Novità editoriale: "Testimoni" di Emanuele Franceschetti
Proponiamo alcune poesie tratte dalla nuova opera di Emanuele Franceschetti Testimoni (Nino Aragno Editore, 2022), con postfazione di Massimo Gezzi.
Ti ricordi che i vivi se ne vanno:
i muri fatti a pezzi, le cose, i sedimenti,
la polvere inchiodata al suo silenzio.
Eppure un segno insiste, risale a filo d’acqua,
indovina uno spazio che non c’era:
la pagina riaperta, una postilla
vecchia di quasi un secolo,
un pensiero che ancora sopravvive
come in un negativo, come un fossile.
*
Guardalo, ha cinque anni al massimo.
Suo padre lo trascina, lo offre a monito.
Qualcuno offre un’arancia, una moneta
qualcuno apre le braccia sconsolato.
Non sa che gli altri stanno nella calca
per il cristo velato. Forse non lo vedrà mai,
non leggerà i capolavori del pensiero europeo,
forse odierà suo padre e sarà un astio
semplice, primitivo. Non potrà interpretare
i crismi del linguaggio, usare Hegel
per comprendere il male della storia,
cercherà un altro nel suo sangue,
vedrà sua madre andarsene, saprà
di un altro come lui morto ammazzato
*
Ci sono cose che non posso dirti.
Potrei darti un nome,
indicarti cose in uno spazio che è di tutti,
destinarti parole non diverse da altre che già conosci.
Eppure il nome in cui ti tengo è un segno
che affonda e brucia.
Un culmine, un segreto.
Non posso dirti mia unica figura intatta
mia croce, mia lingua nascosta.
Non posso dirti il corpo
che mi resiste ancora,
corpo che non è spirito
ma terra scossa, carne spalancata.
IV
Ismail non è più con noi,
l’hanno portato in clinica, voi dormivate ancora,
ma è ancora vivo. Passeggia un altro corridoio,
cerca un accendino che ha già in mano,
si lava senza spogliarsi, guarda senza vedere nulla.

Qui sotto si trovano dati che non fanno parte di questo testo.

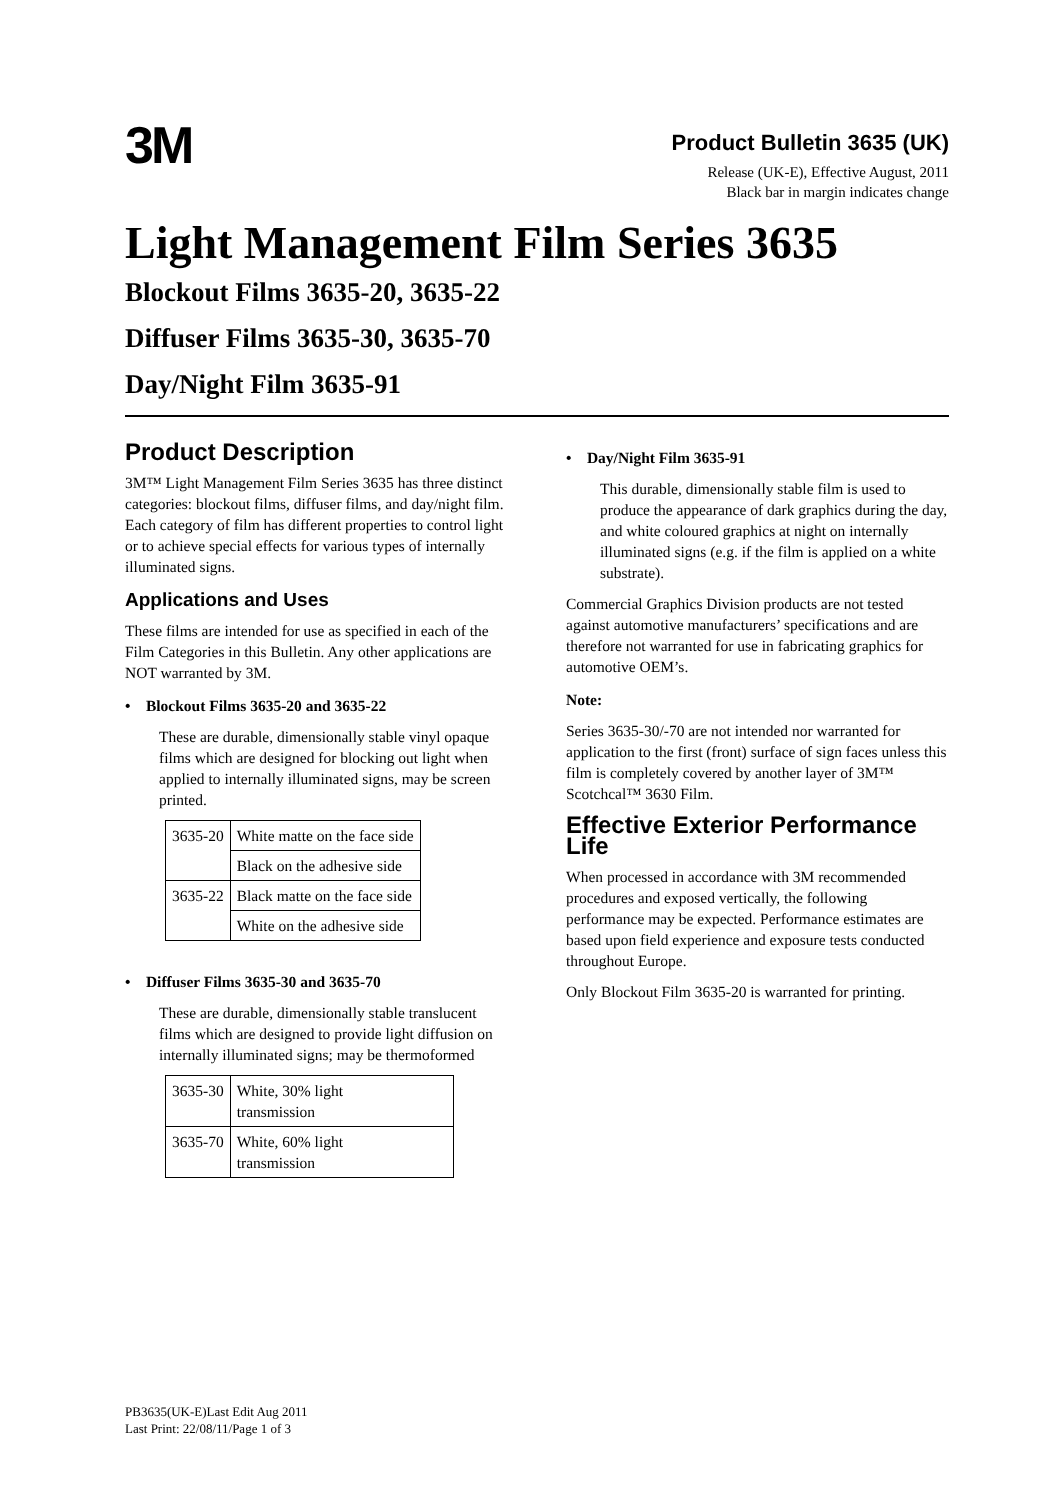3M
Product Bulletin 3635 (UK)
Release (UK-E), Effective August, 2011
Black bar in margin indicates change
Light Management Film Series 3635
Blockout Films 3635-20, 3635-22
Diffuser Films 3635-30, 3635-70
Day/Night Film 3635-91
Product Description
3M™ Light Management Film Series 3635 has three distinct categories: blockout films, diffuser films, and day/night film. Each category of film has different properties to control light or to achieve special effects for various types of internally illuminated signs.
Applications and Uses
These films are intended for use as specified in each of the Film Categories in this Bulletin. Any other applications are NOT warranted by 3M.
• Blockout Films 3635-20 and 3635-22
These are durable, dimensionally stable vinyl opaque films which are designed for blocking out light when applied to internally illuminated signs, may be screen printed.
| 3635-20 | White matte on the face side |
| | Black on the adhesive side |
| 3635-22 | Black matte on the face side |
| | White on the adhesive side |
• Diffuser Films 3635-30 and 3635-70
These are durable, dimensionally stable translucent films which are designed to provide light diffusion on internally illuminated signs; may be thermoformed
| 3635-30 | White, 30% light transmission |
| 3635-70 | White, 60% light transmission |
• Day/Night Film 3635-91
This durable, dimensionally stable film is used to produce the appearance of dark graphics during the day, and white coloured graphics at night on internally illuminated signs (e.g. if the film is applied on a white substrate).
Commercial Graphics Division products are not tested against automotive manufacturers’ specifications and are therefore not warranted for use in fabricating graphics for automotive OEM’s.
Note:
Series 3635-30/-70 are not intended nor warranted for application to the first (front) surface of sign faces unless this film is completely covered by another layer of 3M™ Scotchcal™ 3630 Film.
Effective Exterior Performance Life
When processed in accordance with 3M recommended procedures and exposed vertically, the following performance may be expected. Performance estimates are based upon field experience and exposure tests conducted throughout Europe.
Only Blockout Film 3635-20 is warranted for printing.
PB3635(UK-E)Last Edit Aug 2011
Last Print: 22/08/11/Page 1 of 3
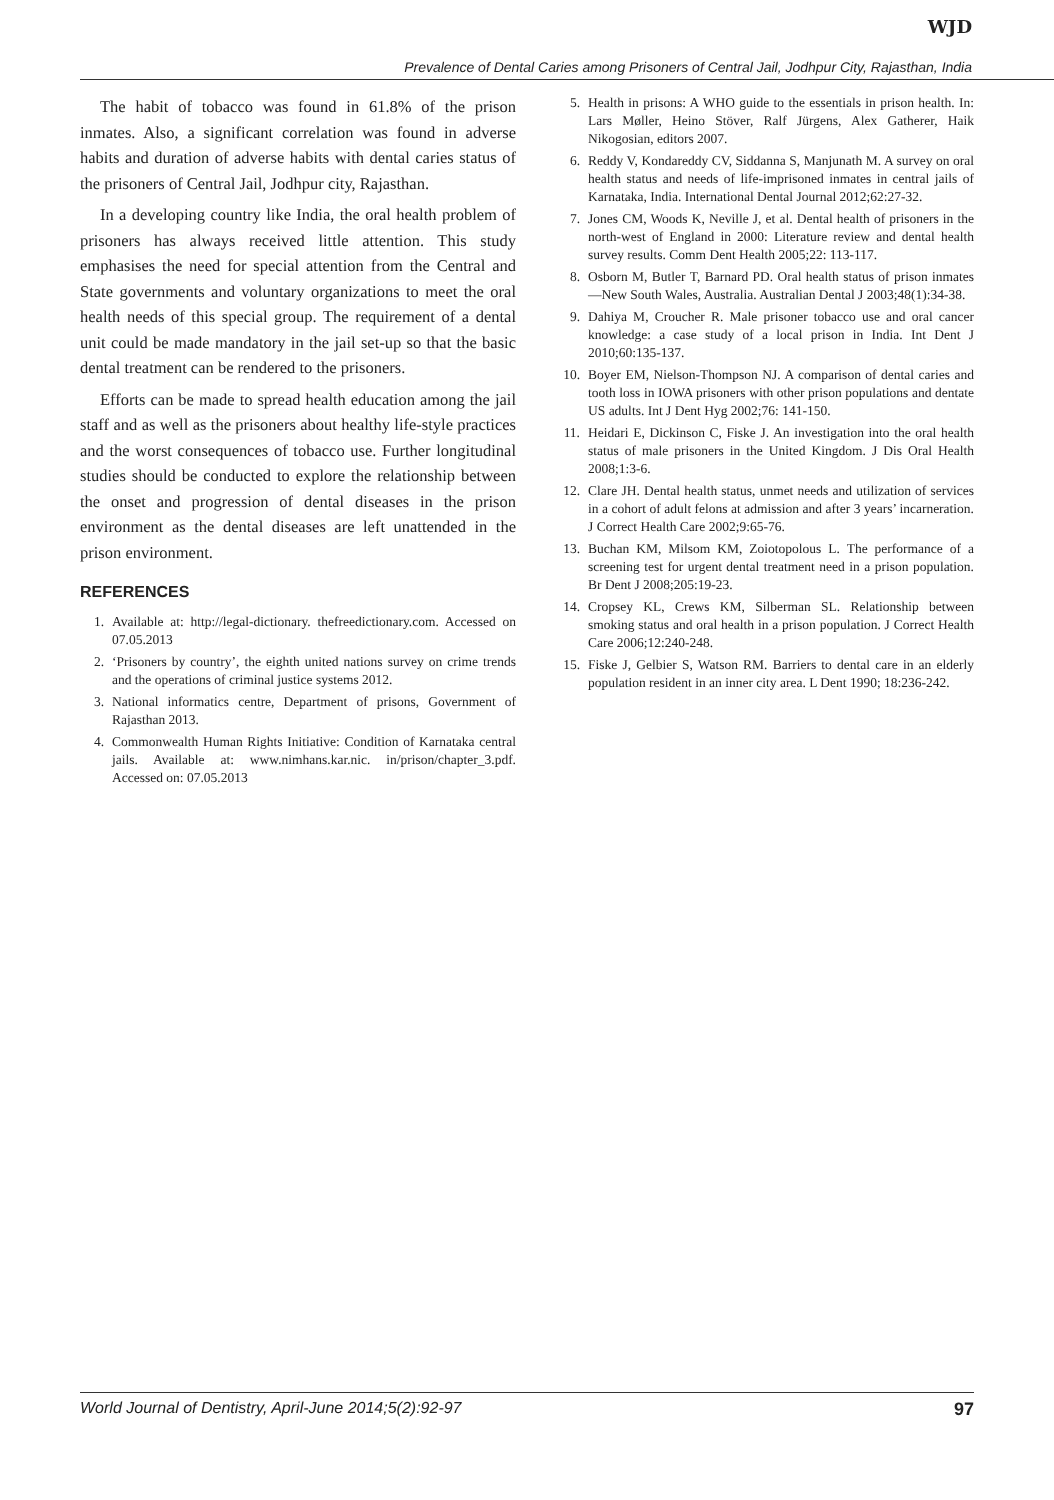WJD
Prevalence of Dental Caries among Prisoners of Central Jail, Jodhpur City, Rajasthan, India
The habit of tobacco was found in 61.8% of the prison inmates. Also, a significant correlation was found in adverse habits and duration of adverse habits with dental caries status of the prisoners of Central Jail, Jodhpur city, Rajasthan.
In a developing country like India, the oral health problem of prisoners has always received little attention. This study emphasises the need for special attention from the Central and State governments and voluntary organizations to meet the oral health needs of this special group. The requirement of a dental unit could be made mandatory in the jail set-up so that the basic dental treatment can be rendered to the prisoners.
Efforts can be made to spread health education among the jail staff and as well as the prisoners about healthy life-style practices and the worst consequences of tobacco use. Further longitudinal studies should be conducted to explore the relationship between the onset and progression of dental diseases in the prison environment as the dental diseases are left unattended in the prison environment.
REFERENCES
1. Available at: http://legal-dictionary. thefreedictionary.com. Accessed on 07.05.2013
2. ‘Prisoners by country’, the eighth united nations survey on crime trends and the operations of criminal justice systems 2012.
3. National informatics centre, Department of prisons, Government of Rajasthan 2013.
4. Commonwealth Human Rights Initiative: Condition of Karnataka central jails. Available at: www.nimhans.kar.nic. in/prison/chapter_3.pdf. Accessed on: 07.05.2013
5. Health in prisons: A WHO guide to the essentials in prison health. In: Lars Møller, Heino Stöver, Ralf Jürgens, Alex Gatherer, Haik Nikogosian, editors 2007.
6. Reddy V, Kondareddy CV, Siddanna S, Manjunath M. A survey on oral health status and needs of life-imprisoned inmates in central jails of Karnataka, India. International Dental Journal 2012;62:27-32.
7. Jones CM, Woods K, Neville J, et al. Dental health of prisoners in the north-west of England in 2000: Literature review and dental health survey results. Comm Dent Health 2005;22: 113-117.
8. Osborn M, Butler T, Barnard PD. Oral health status of prison inmates—New South Wales, Australia. Australian Dental J 2003;48(1):34-38.
9. Dahiya M, Croucher R. Male prisoner tobacco use and oral cancer knowledge: a case study of a local prison in India. Int Dent J 2010;60:135-137.
10. Boyer EM, Nielson-Thompson NJ. A comparison of dental caries and tooth loss in IOWA prisoners with other prison populations and dentate US adults. Int J Dent Hyg 2002;76: 141-150.
11. Heidari E, Dickinson C, Fiske J. An investigation into the oral health status of male prisoners in the United Kingdom. J Dis Oral Health 2008;1:3-6.
12. Clare JH. Dental health status, unmet needs and utilization of services in a cohort of adult felons at admission and after 3 years’ incarneration. J Correct Health Care 2002;9:65-76.
13. Buchan KM, Milsom KM, Zoiotopolous L. The performance of a screening test for urgent dental treatment need in a prison population. Br Dent J 2008;205:19-23.
14. Cropsey KL, Crews KM, Silberman SL. Relationship between smoking status and oral health in a prison population. J Correct Health Care 2006;12:240-248.
15. Fiske J, Gelbier S, Watson RM. Barriers to dental care in an elderly population resident in an inner city area. L Dent 1990; 18:236-242.
World Journal of Dentistry, April-June 2014;5(2):92-97 97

Stasera metterà il parmigiano sulla mousse di pesca,
dormirà il sonno degli orfani impazziti.
*
Il luogo dove tutto risolve deve essere una metafora,
un ponte – questo pensi,
schiacciato nell’ordigno autostradale,
tentando un’evasione metafisica –
ma il mondo non conosce la tua lingua,
le cose stanno e basta.
Segni nell’incunabolo,
forme della mancanza.
Emanuele Franceschetti (1990) è marchigiano e vive a Roma. Si dedica ad attività di ricerca, didattica e divulgazione in ambito musicologico e letterario. Dottore di ricerca in Musicologia, le sue ricerche e i suoi interessi sono rivolti soprattutto al teatro musicale nel Novecento italiano, al rapporto poesia – musica, alle teorie e pratiche dell’ascolto musicale. In ambito letterario, ha pubblicato il libro di poesia Terre aperte (Italic Pequod, 2015, prefazione di Filippo Davoli). Con la raccolta Testimoni (2020) ha vinto il premio Subiaco per la poesia inedita ed è stato incluso nel XV quaderno di poesia contemporanea (Marcos y Marcos, 2021, con prefazione di Massimo Gezzi).